İnsan dediğimiz şey hem sınırları olmayan hem sınırları olan iki arada bir derede kalmış varlığın kendisidir. Ne yapsa ne etse bu gerçeği değiştirmesi zordur. Bu belirsizlik için ne yapabilirim diye sorgulasa dahi bir çözüm yolu bulamaz. Hiç soru sormadan yaşasa daha iyi...
Çoğu şeyden uzağım, kimseye karışmadan sessizce bir yaşam sürüyorum. Yıllar önce de insanları anlamazdım, yıllar geçti hâlâ anlamıyorum. Eskiden anlamaya çalışırdım ama şimdi hiç dermanım yok, haklısınız deyip geçiyorum.
Ne kadar kaçmak istesem de o yalnızlık hissi tüm zihnimi esir alıyor, ağır aksak yürüyorum durmamak için. Durursam kaybedeceğimi çok iyi biliyorum. İçimin yandığını bilsem de bir an bile soluklanmadan devam ediyorum adımlarımı atmaya...
Yaralar vardır hayatta, ruhu cüzzam gibi yavaş yavaş ve yalnızlıkta yiyen, kemiren yaralar.
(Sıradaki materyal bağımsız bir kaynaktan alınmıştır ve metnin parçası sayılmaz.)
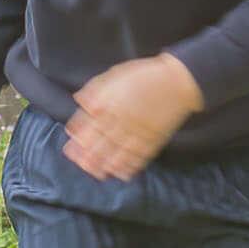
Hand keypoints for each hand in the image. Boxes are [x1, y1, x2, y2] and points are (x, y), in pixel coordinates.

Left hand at [62, 54, 204, 180]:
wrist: (177, 81)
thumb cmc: (144, 75)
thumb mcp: (115, 74)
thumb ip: (95, 88)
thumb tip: (79, 101)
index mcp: (110, 103)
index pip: (89, 123)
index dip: (78, 135)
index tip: (71, 142)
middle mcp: (121, 120)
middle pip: (100, 142)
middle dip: (87, 155)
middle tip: (79, 163)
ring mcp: (138, 132)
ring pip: (117, 153)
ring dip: (104, 164)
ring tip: (96, 172)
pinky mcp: (153, 140)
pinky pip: (139, 157)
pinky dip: (129, 166)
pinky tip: (121, 173)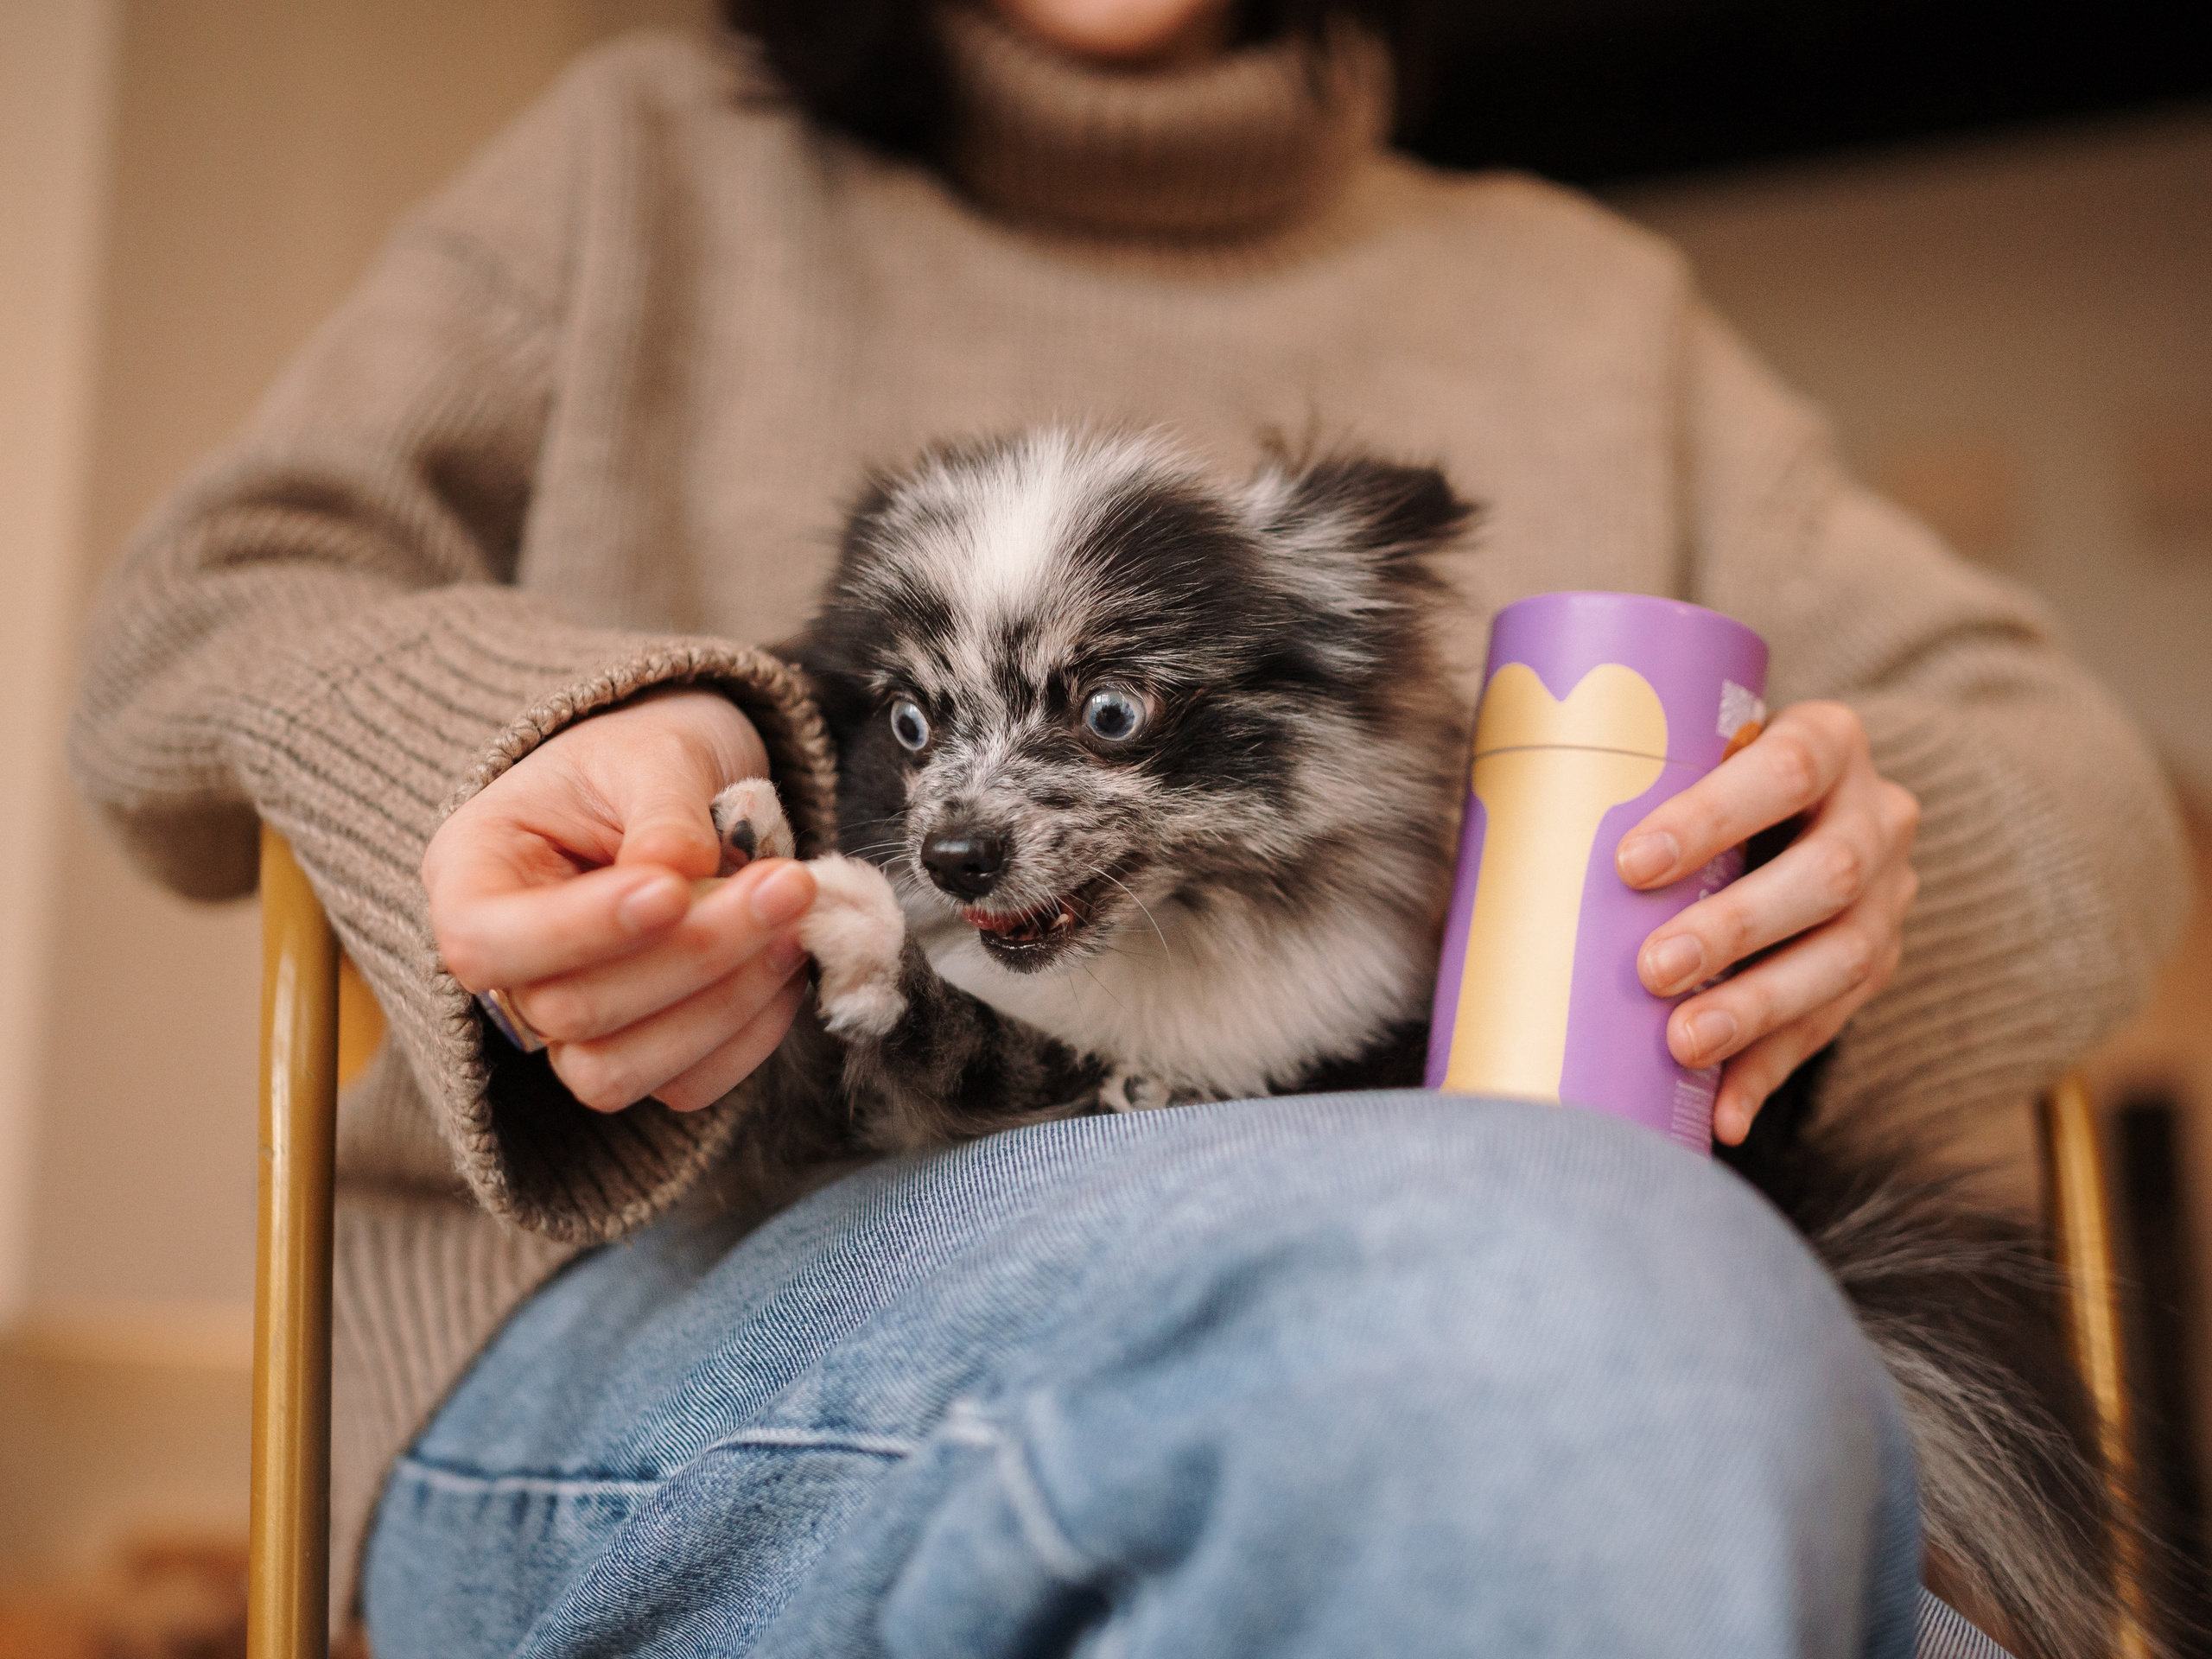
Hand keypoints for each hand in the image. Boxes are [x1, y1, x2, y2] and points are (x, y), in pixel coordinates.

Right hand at [422, 689, 816, 1112]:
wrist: (686, 790)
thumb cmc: (648, 761)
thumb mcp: (652, 750)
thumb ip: (661, 808)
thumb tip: (678, 871)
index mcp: (472, 876)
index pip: (484, 942)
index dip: (578, 930)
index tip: (672, 887)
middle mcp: (508, 969)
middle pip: (569, 1011)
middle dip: (691, 954)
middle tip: (788, 883)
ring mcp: (569, 1027)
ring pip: (618, 1073)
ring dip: (724, 1004)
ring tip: (795, 920)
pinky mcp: (641, 1057)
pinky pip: (685, 1085)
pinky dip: (751, 1033)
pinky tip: (789, 960)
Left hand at [1616, 701, 1919, 1145]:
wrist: (1803, 804)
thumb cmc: (1705, 776)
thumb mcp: (1687, 755)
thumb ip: (1631, 782)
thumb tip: (1499, 838)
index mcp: (1829, 741)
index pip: (1786, 769)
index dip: (1714, 817)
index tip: (1630, 863)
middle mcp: (1876, 815)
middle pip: (1824, 874)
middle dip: (1735, 927)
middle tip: (1651, 969)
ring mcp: (1888, 896)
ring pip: (1843, 958)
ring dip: (1756, 1008)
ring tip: (1683, 1044)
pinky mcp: (1880, 965)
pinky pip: (1830, 1026)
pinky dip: (1768, 1070)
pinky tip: (1721, 1113)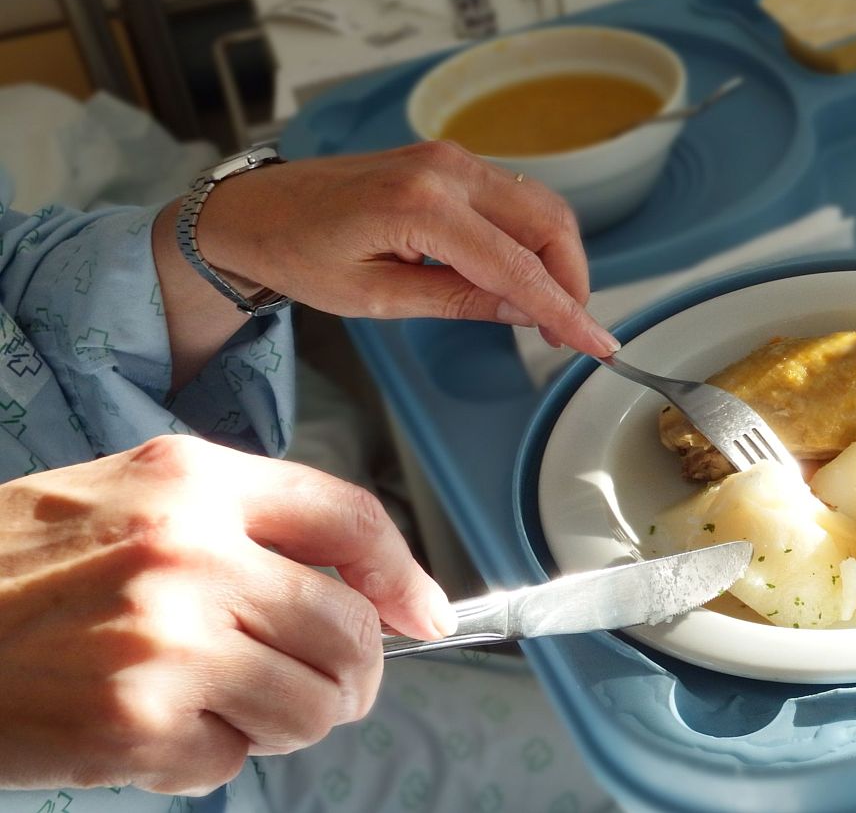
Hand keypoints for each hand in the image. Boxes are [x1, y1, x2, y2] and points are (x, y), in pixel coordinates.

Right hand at [0, 435, 454, 794]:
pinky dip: (204, 758)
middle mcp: (189, 552)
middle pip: (350, 627)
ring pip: (313, 704)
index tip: (428, 616)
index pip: (350, 517)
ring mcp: (165, 640)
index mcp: (192, 482)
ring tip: (223, 707)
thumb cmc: (10, 571)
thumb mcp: (126, 500)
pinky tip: (145, 729)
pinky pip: (231, 759)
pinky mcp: (134, 723)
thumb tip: (364, 589)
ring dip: (287, 722)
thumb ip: (242, 527)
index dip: (405, 574)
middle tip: (318, 687)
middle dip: (352, 673)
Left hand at [186, 141, 617, 353]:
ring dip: (557, 259)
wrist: (254, 209)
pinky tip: (520, 276)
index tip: (598, 344)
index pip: (518, 266)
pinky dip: (533, 238)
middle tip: (569, 333)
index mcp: (420, 206)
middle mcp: (445, 170)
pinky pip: (516, 197)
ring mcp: (451, 158)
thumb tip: (525, 311)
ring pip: (541, 206)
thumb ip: (458, 300)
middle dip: (572, 280)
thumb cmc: (298, 254)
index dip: (565, 310)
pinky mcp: (451, 160)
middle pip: (548, 223)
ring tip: (545, 311)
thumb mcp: (376, 298)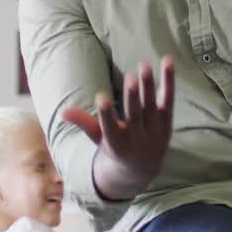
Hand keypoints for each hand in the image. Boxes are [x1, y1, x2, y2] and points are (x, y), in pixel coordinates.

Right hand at [61, 56, 175, 200]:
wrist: (141, 170)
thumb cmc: (114, 149)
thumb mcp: (98, 139)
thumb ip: (84, 123)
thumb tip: (63, 112)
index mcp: (117, 145)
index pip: (111, 129)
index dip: (106, 114)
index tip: (101, 97)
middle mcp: (138, 139)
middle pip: (135, 116)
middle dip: (132, 97)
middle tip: (130, 77)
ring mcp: (155, 132)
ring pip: (152, 106)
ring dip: (148, 85)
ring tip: (144, 65)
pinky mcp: (167, 122)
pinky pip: (168, 100)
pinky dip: (168, 81)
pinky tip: (167, 61)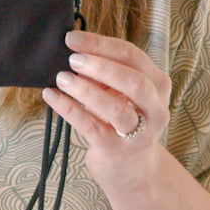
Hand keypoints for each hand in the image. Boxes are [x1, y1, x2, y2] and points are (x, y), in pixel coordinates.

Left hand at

Kimseye anlatılamaz bu dertler, çünkü herkes bunlara nadir ve acayip şeyler gözüyle bakarlar.
Nerede bulunmalı iç huzur dedikleri şey? Nereden temin edilmeli? Bir sokak köpeğinin başı mı okşanmalı yoksa küçük bir çocuğa selam mı verilmeli? Yoksa kimseye değmeden, sessizce yaşayıp kadere boyun mu eğilmeli?